◆ Instructions to follow:
Reproduce word for word the part of the items that opens with the line containing "family: Lamiaceae" and runs through the end of the items.
----------------
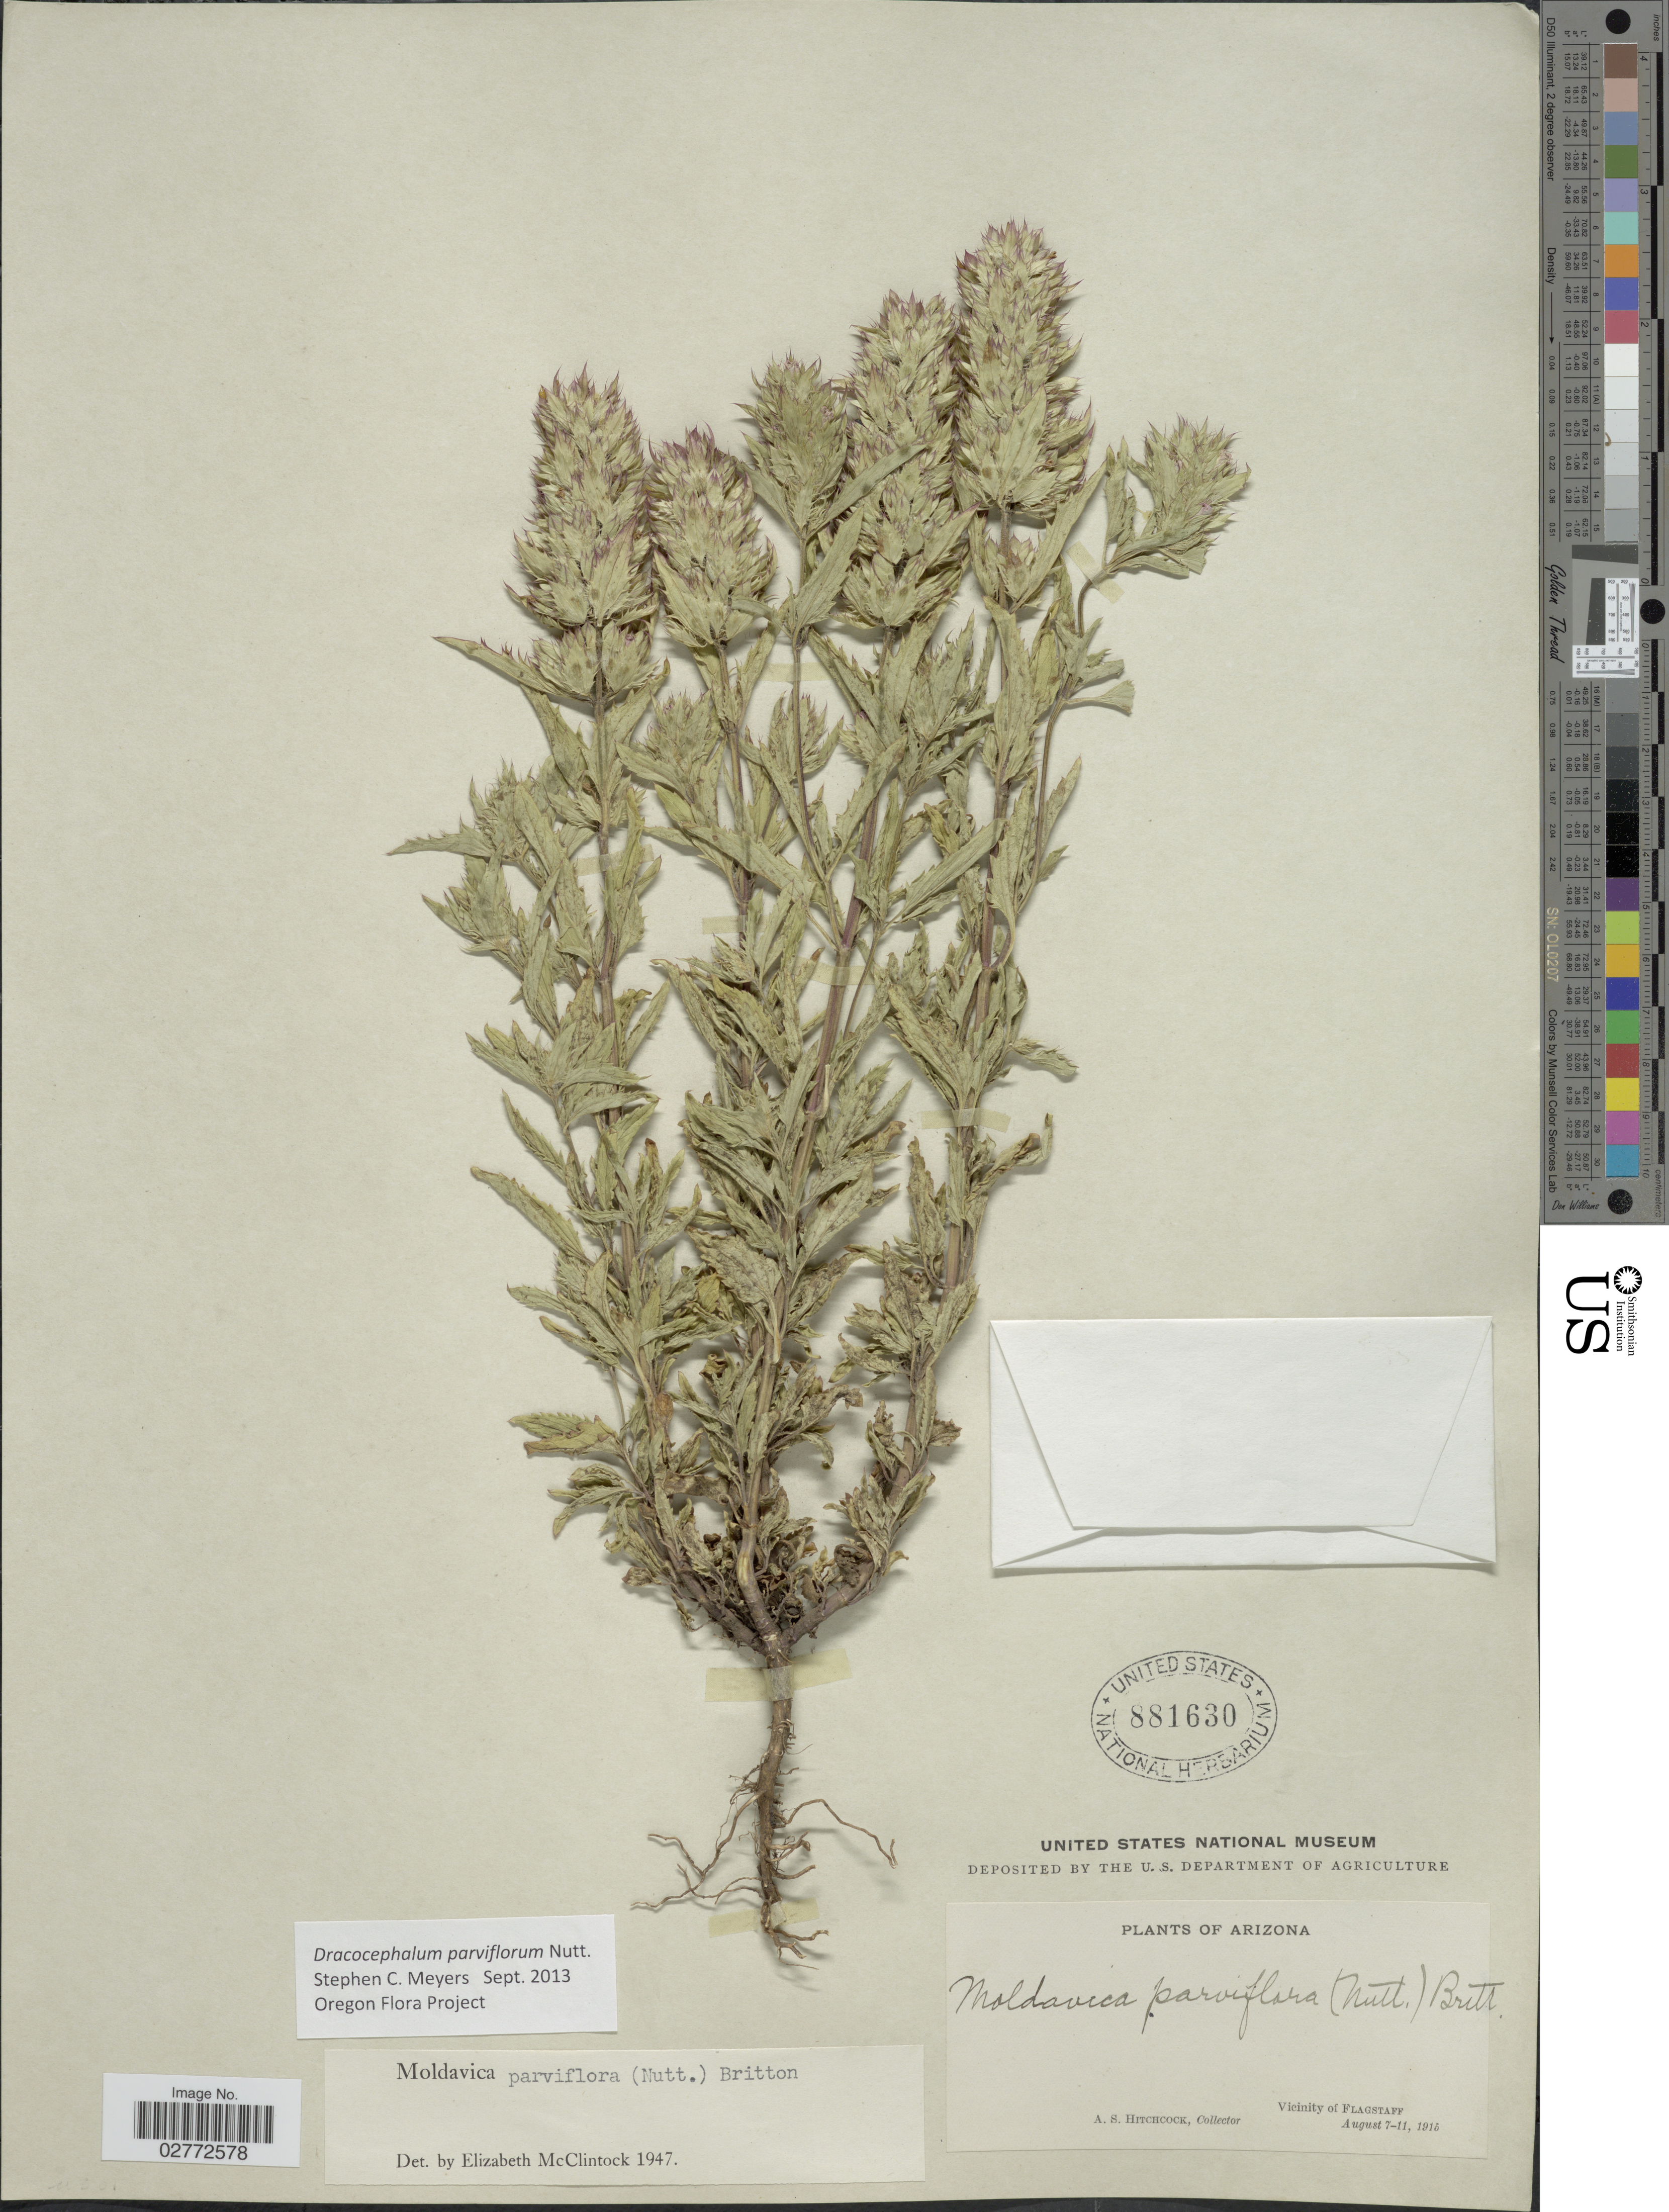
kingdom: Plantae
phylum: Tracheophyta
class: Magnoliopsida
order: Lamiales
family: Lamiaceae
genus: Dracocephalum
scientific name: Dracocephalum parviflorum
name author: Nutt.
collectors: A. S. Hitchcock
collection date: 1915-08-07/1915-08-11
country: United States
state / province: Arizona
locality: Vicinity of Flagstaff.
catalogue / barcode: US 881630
----------------
◆ Completed task:
family: Lamiaceae
genus: Dracocephalum
scientific name: Dracocephalum parviflorum
name author: Nutt.
collectors: A. S. Hitchcock
collection date: 1915-08-07/1915-08-11
country: United States
state / province: Arizona
locality: Vicinity of Flagstaff.
catalogue / barcode: US 881630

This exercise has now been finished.